+++ RECORDS FOR PROCESSING

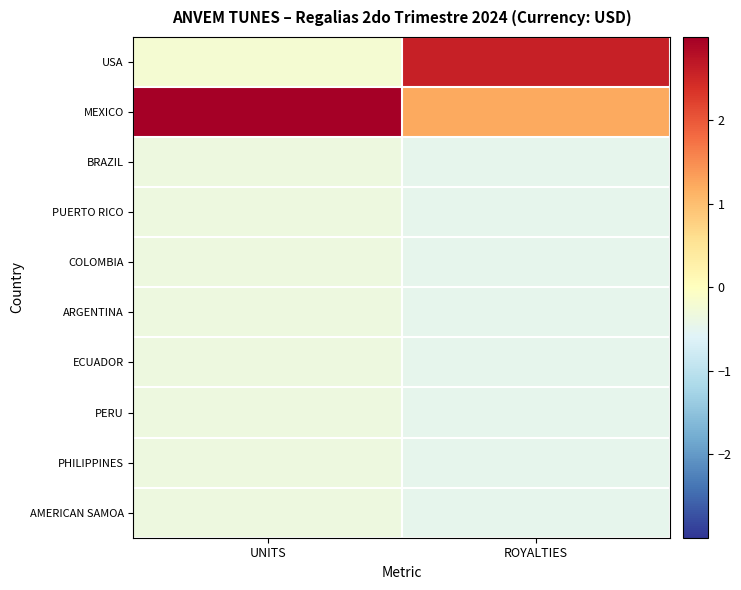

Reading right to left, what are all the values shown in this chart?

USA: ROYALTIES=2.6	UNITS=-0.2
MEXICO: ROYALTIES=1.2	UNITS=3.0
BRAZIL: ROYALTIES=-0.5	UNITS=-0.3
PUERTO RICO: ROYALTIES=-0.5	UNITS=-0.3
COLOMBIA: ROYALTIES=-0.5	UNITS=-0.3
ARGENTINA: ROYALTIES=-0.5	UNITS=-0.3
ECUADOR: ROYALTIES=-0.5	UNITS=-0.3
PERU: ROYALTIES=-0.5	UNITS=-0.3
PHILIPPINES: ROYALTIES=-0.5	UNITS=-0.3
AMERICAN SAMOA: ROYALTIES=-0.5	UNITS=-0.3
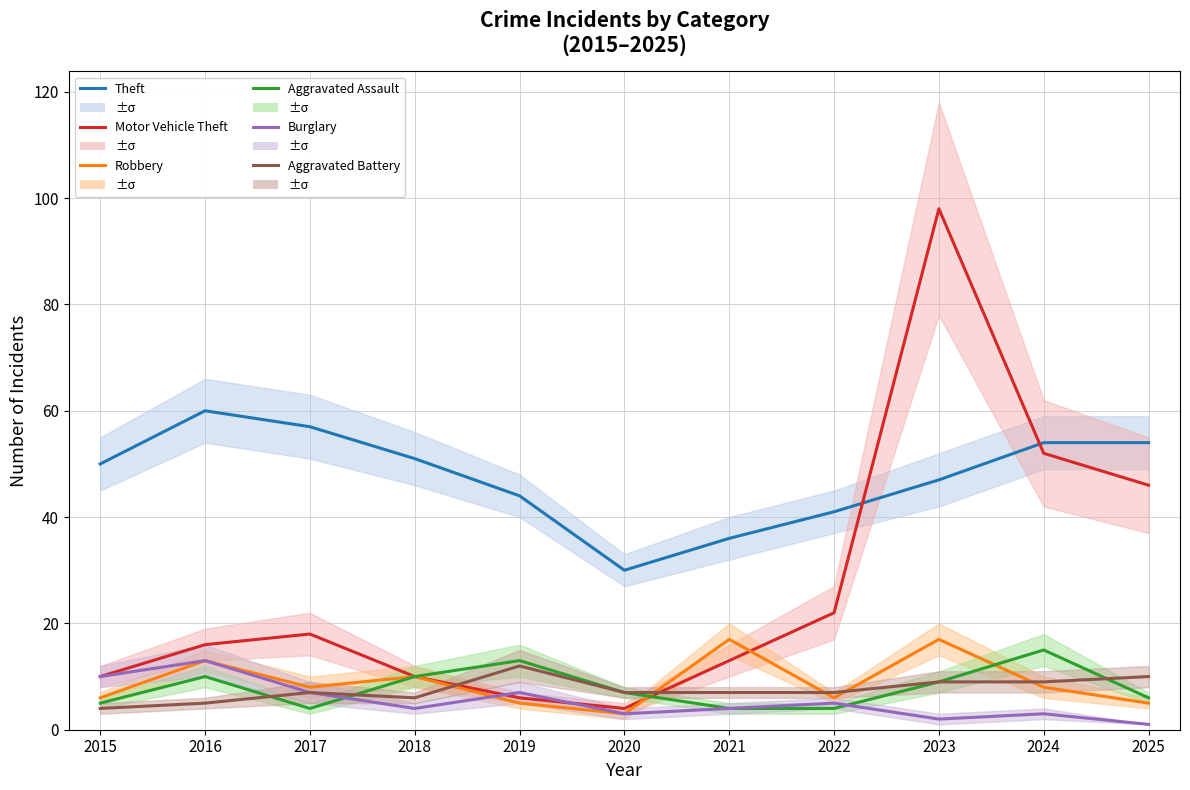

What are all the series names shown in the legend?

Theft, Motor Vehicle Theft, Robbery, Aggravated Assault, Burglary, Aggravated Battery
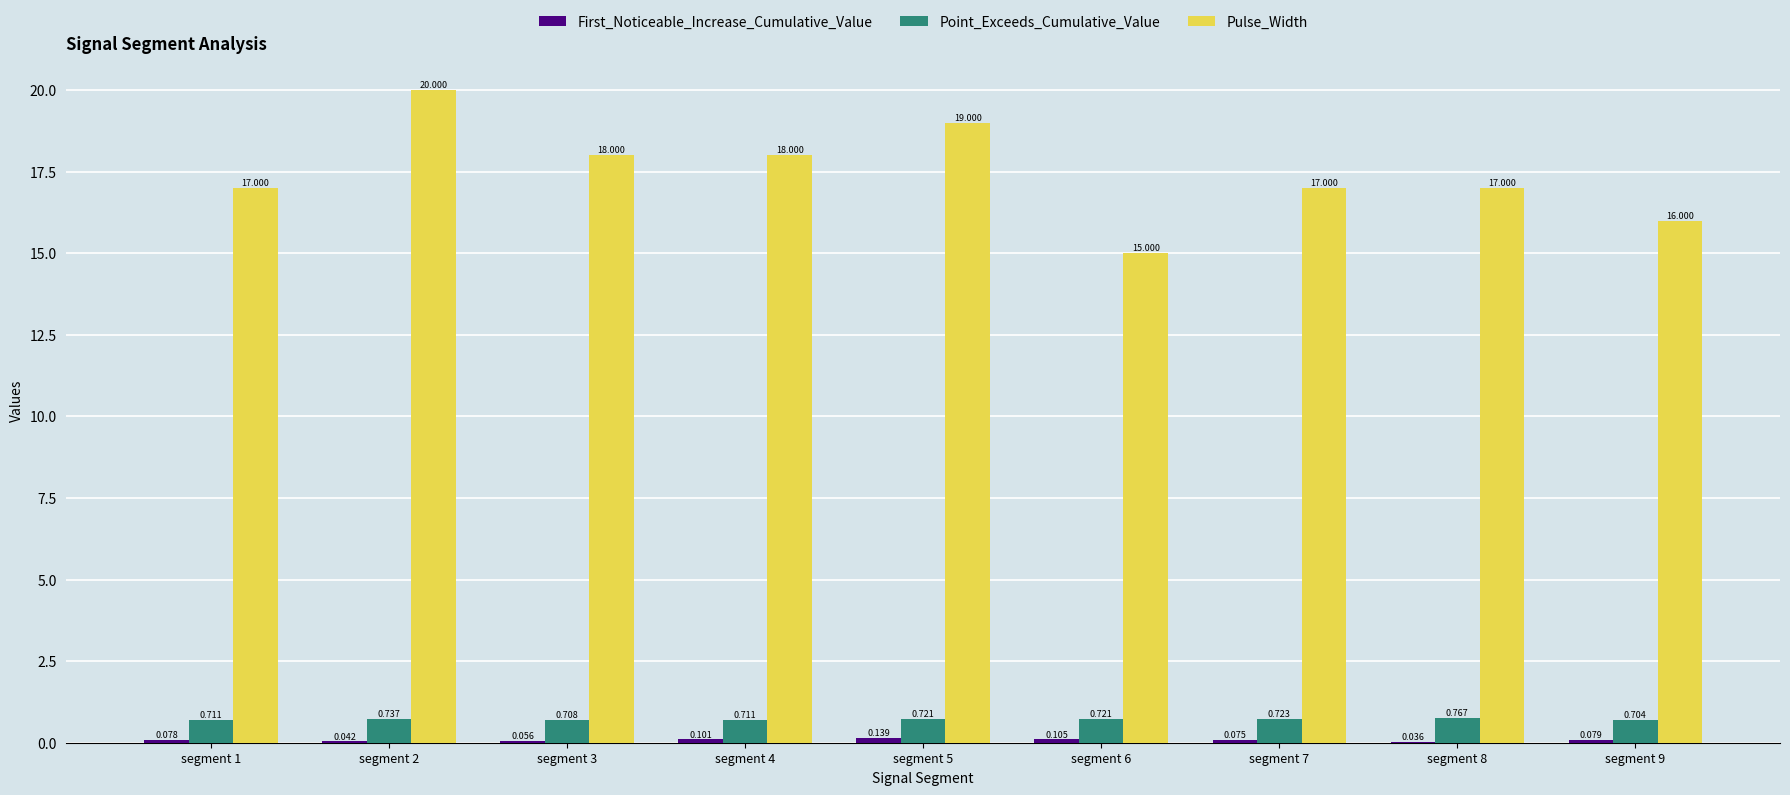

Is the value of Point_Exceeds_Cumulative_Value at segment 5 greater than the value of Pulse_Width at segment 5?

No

++++++

- GOAL OF THE EXERCISE:
Put every line of the items above into a Markdown table with the columns Row (a running number) and Line (the line itself). Skip blank lines and leave the pictures out.

- WORKED SOLUTION:
| Row | Line |
|---|---|
| 1 | Reading right to left, what are all the values shown in this chart? |
| 2 | USA: ROYALTIES=2.6	UNITS=-0.2 |
| 3 | MEXICO: ROYALTIES=1.2	UNITS=3.0 |
| 4 | BRAZIL: ROYALTIES=-0.5	UNITS=-0.3 |
| 5 | PUERTO RICO: ROYALTIES=-0.5	UNITS=-0.3 |
| 6 | COLOMBIA: ROYALTIES=-0.5	UNITS=-0.3 |
| 7 | ARGENTINA: ROYALTIES=-0.5	UNITS=-0.3 |
| 8 | ECUADOR: ROYALTIES=-0.5	UNITS=-0.3 |
| 9 | PERU: ROYALTIES=-0.5	UNITS=-0.3 |
| 10 | PHILIPPINES: ROYALTIES=-0.5	UNITS=-0.3 |
| 11 | AMERICAN SAMOA: ROYALTIES=-0.5	UNITS=-0.3 |
| 12 | What are all the series names shown in the legend? |
| 13 | Theft, Motor Vehicle Theft, Robbery, Aggravated Assault, Burglary, Aggravated Battery |
| 14 | Is the value of Point_Exceeds_Cumulative_Value at segment 5 greater than the value of Pulse_Width at segment 5? |
| 15 | No |